The leaders at the distributor—with annual revenues of around $40 million—had expected to introduce the new owners at STLD’s Fall Invitational weekend, which drew representatives of leading retail accounts from 14 states and Canada. Instead they found themselves announcing that they were pursuing funding to take over the operations from the owner, global nonprofit ministry Biblica.

STLD President Glenn Bailey (pictured) said that the anticipated purchase—to an interest outside the Christian products industry that has not been identified—had fallen through earlier in the month because of “complexities of the transaction,” but that he did not know the details behind the backing out of the deal.

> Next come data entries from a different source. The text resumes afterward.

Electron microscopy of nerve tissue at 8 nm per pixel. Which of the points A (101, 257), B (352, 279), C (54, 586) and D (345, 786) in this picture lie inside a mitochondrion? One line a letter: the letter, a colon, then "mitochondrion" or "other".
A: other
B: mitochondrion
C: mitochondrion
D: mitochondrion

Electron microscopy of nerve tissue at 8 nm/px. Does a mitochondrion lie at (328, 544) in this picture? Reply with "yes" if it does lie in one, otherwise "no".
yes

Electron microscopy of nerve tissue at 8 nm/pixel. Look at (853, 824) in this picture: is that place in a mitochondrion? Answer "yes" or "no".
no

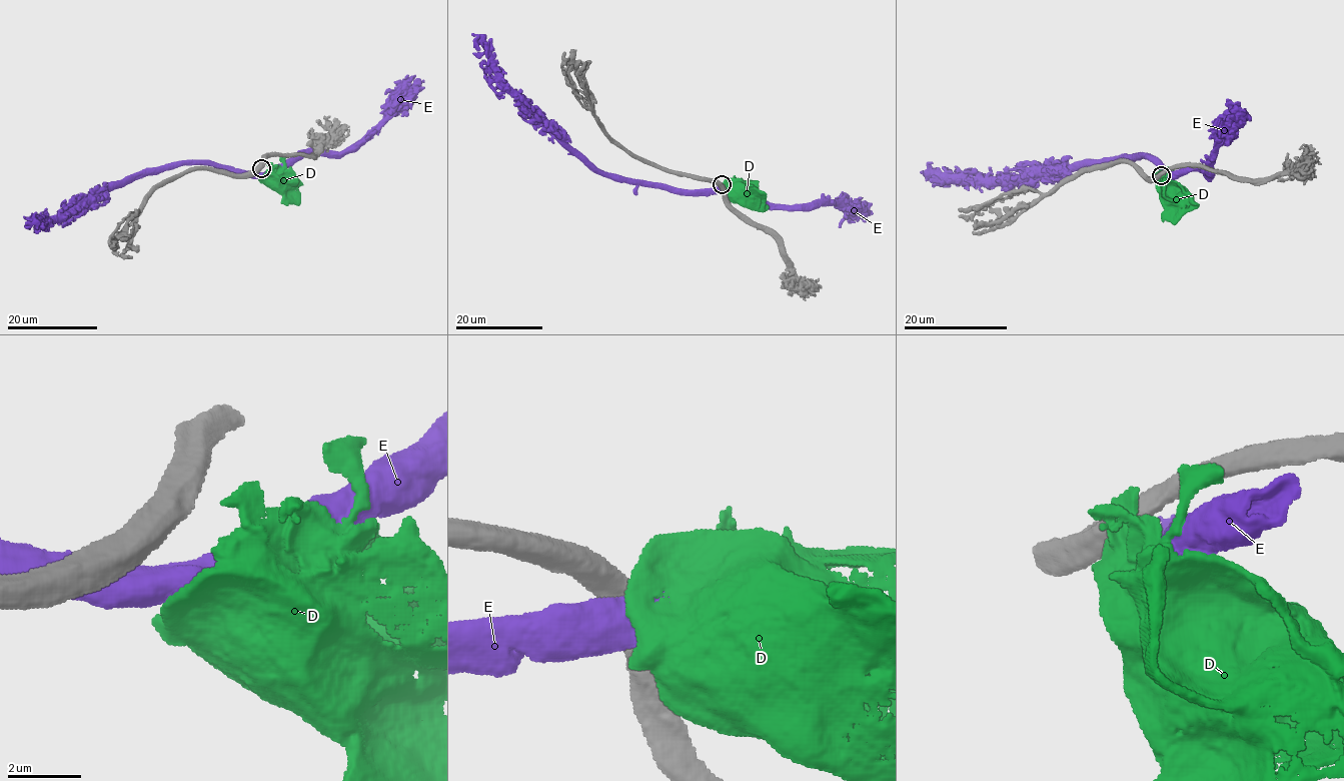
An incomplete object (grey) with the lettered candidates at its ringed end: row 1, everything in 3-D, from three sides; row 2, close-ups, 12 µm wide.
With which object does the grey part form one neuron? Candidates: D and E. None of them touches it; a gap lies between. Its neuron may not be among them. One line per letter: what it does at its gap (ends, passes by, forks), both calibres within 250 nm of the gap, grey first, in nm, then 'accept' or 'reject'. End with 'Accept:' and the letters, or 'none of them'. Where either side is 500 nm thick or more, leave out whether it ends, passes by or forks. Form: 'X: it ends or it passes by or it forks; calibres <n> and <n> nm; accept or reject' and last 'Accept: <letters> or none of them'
D: calibres 500 and 700 nm; accept
E: calibres 500 and 700 nm; reject
Accept: D

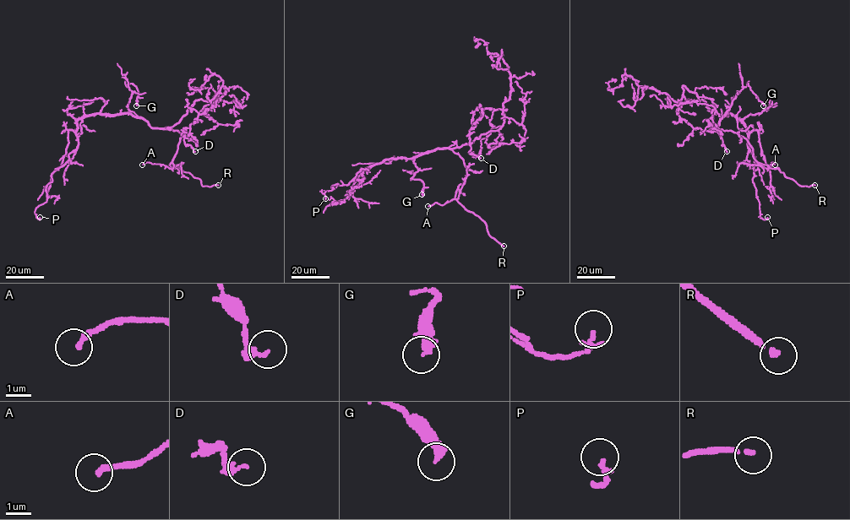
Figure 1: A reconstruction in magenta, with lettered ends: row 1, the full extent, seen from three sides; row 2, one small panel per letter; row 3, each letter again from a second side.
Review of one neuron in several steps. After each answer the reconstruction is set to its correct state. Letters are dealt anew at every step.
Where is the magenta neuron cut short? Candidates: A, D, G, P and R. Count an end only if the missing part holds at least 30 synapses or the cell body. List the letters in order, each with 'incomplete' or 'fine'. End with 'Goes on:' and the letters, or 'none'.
A: fine
D: fine
G: fine
P: fine
R: incomplete
Goes on: R

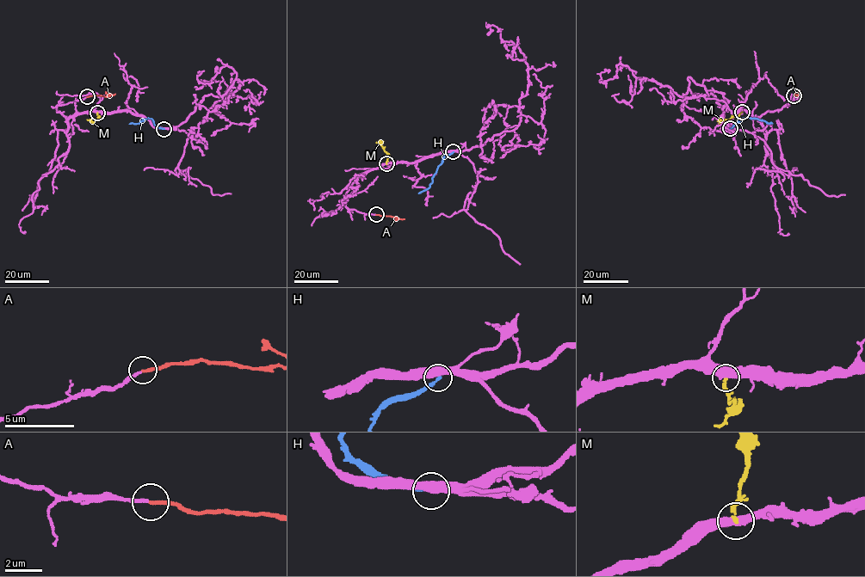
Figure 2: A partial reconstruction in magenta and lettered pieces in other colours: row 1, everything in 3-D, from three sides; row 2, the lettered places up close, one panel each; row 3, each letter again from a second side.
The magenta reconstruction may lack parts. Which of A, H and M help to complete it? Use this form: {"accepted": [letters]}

STLD was put up on the block last year after Biblica—which had acquired the operation in a 2007 merger between STLD’s parent company, Send The Light, and the International Bible Society—decided that the retail service did not fit with its global Bible publishing and distribution ministry programs.

Founded in 1974 as Appalachian Bible Co., the business’s name was changed to STL Distribution North America in 2005 when it was acquired by U.K.-based Send The Light.

Of his team’s invitation by Biblica to submit an offer Bailey said: “There is no deal, there is no financing, there is no agreement by the board to accept any deal, but there’s a commitment that we will work together to try to work out an arrangement by the end of the year.”

Announcing the development to retailers at the invitational, Bailey said that with a total of 150 years in the Christian products industry and 75 of them at STLD and Appalachian Distributors, the leadership team was well equipped to take over the business.

“We have no illusions about how difficult it is to operate profitably in the Christian supply chain,” he said. “We are not naïve about the difficult challenges that we face.” But he believed that “a healthy, competitive STL is good for the Christian supply chain,” he said. “It’s good for you. I don’t think you want to live in a world where there is only one wholesale distributor.”